Digital Cameras Have Unique Fingerprints
Fridrich’s technique is rooted in the discovery by her research group of this simple fact: Every original digital picture is overlaid by a weak noise-like pattern of pixel-to-pixel non-uniformity.
Although these patterns are invisible to the human eye, the unique reference pattern or “fingerprint” of any camera can be electronically extracted by analyzing a number of images taken by a single camera.
That means that as long as examiners have either the camera that took the image or multiple images they know were taken by the same camera, an algorithm developed by Fridrich and her co-inventors to extract and define the camera’s unique pattern of pixel-to-pixel non-uniformity can be used to provide important information about the origins and authenticity of a single image.
The limitation of the technique is that it requires either the camera or multiple images taken by the same camera, and isn’t informative if only a single image is available for analysis.

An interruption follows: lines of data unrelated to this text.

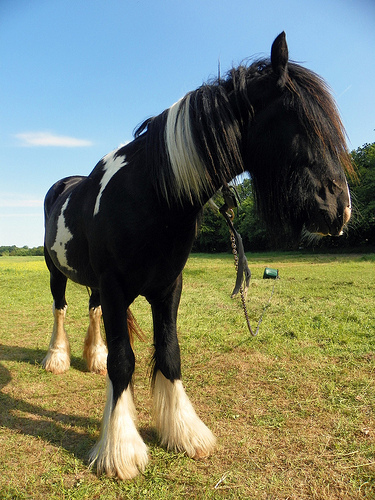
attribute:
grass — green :
[1, 255, 373, 497]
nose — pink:
[325, 191, 366, 218]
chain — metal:
[215, 176, 279, 338]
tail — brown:
[123, 307, 143, 347]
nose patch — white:
[342, 176, 352, 225]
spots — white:
[55, 203, 74, 272]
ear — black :
[249, 38, 312, 97]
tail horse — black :
[40, 33, 363, 480]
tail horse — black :
[33, 170, 150, 374]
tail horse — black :
[85, 29, 355, 484]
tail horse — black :
[42, 30, 375, 348]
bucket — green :
[261, 267, 279, 279]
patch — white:
[46, 196, 80, 273]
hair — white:
[163, 100, 211, 201]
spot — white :
[45, 197, 79, 264]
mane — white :
[134, 61, 258, 203]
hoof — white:
[46, 308, 70, 374]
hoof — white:
[83, 305, 113, 371]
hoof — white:
[95, 382, 151, 478]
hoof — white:
[145, 370, 218, 458]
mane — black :
[176, 75, 255, 180]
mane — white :
[162, 91, 216, 206]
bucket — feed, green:
[254, 261, 292, 300]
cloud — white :
[11, 120, 112, 152]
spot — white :
[90, 147, 127, 215]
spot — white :
[51, 193, 76, 272]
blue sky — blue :
[102, 15, 180, 58]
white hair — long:
[47, 348, 70, 366]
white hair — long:
[85, 345, 105, 366]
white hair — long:
[96, 433, 145, 462]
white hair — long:
[156, 401, 211, 447]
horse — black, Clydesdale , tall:
[42, 26, 347, 478]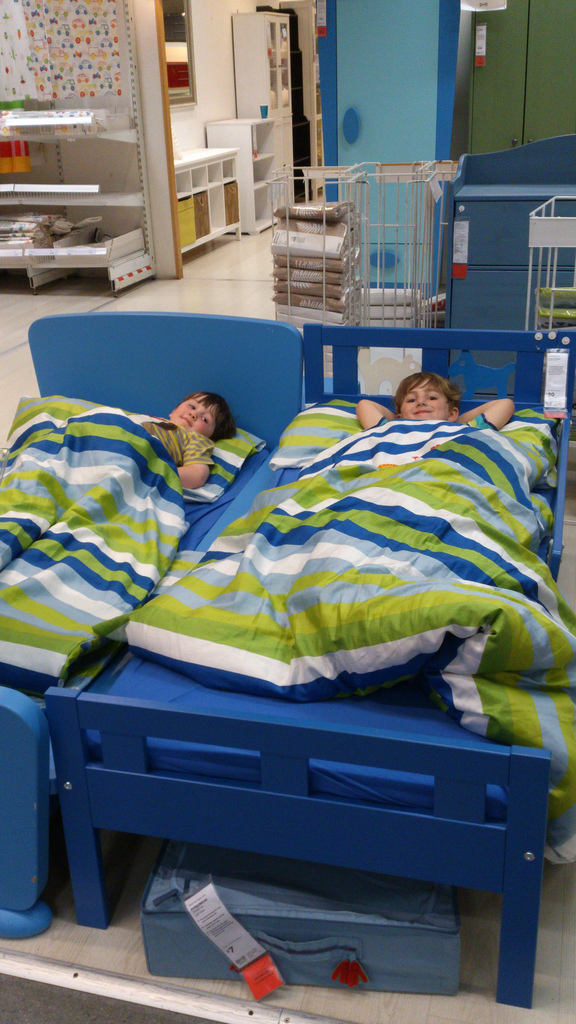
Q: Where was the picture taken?
A: In a nursery of a business.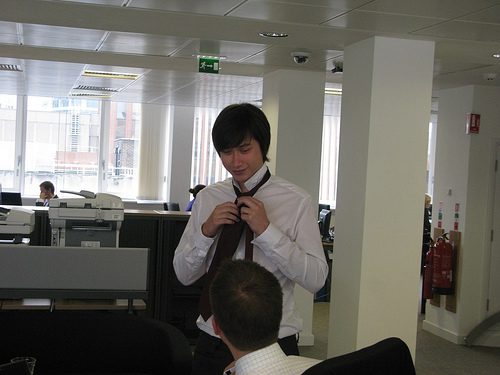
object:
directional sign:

Like actual fingerprints, the digital “noise” in original images is stochastic in nature that is, it contains random variables which are inevitably created during the manufacturing process of the camera and its sensors. This virtually ensures that the noise imposed on the digital images from any particular camera will be consistent from one image to the next, even while it is distinctly different.
In preliminary tests, Fridrich’s lab analyzed 2,700 pictures taken by nine digital cameras and with 100 percent accuracy linked individual images with the camera that took them.
There’s one important aspect of this fingerprint that the article did not talk about: how easy is it to forge? Can someone analyze 100 images from a given camera, and then doctor a pre-existing picture so that it appeared to come from that camera?
My guess is that it can be done relatively easily.
AG • April 25, 2006 2:36 PM
I have to wonder if the study was from different camera models or the same exact model. I bet they were using different camera models.
The imperfections though would seem to me to be worthless do to the malleability of digital data. I would think even if someone resized the image or changed the format it would lose it’s “fingerprint”.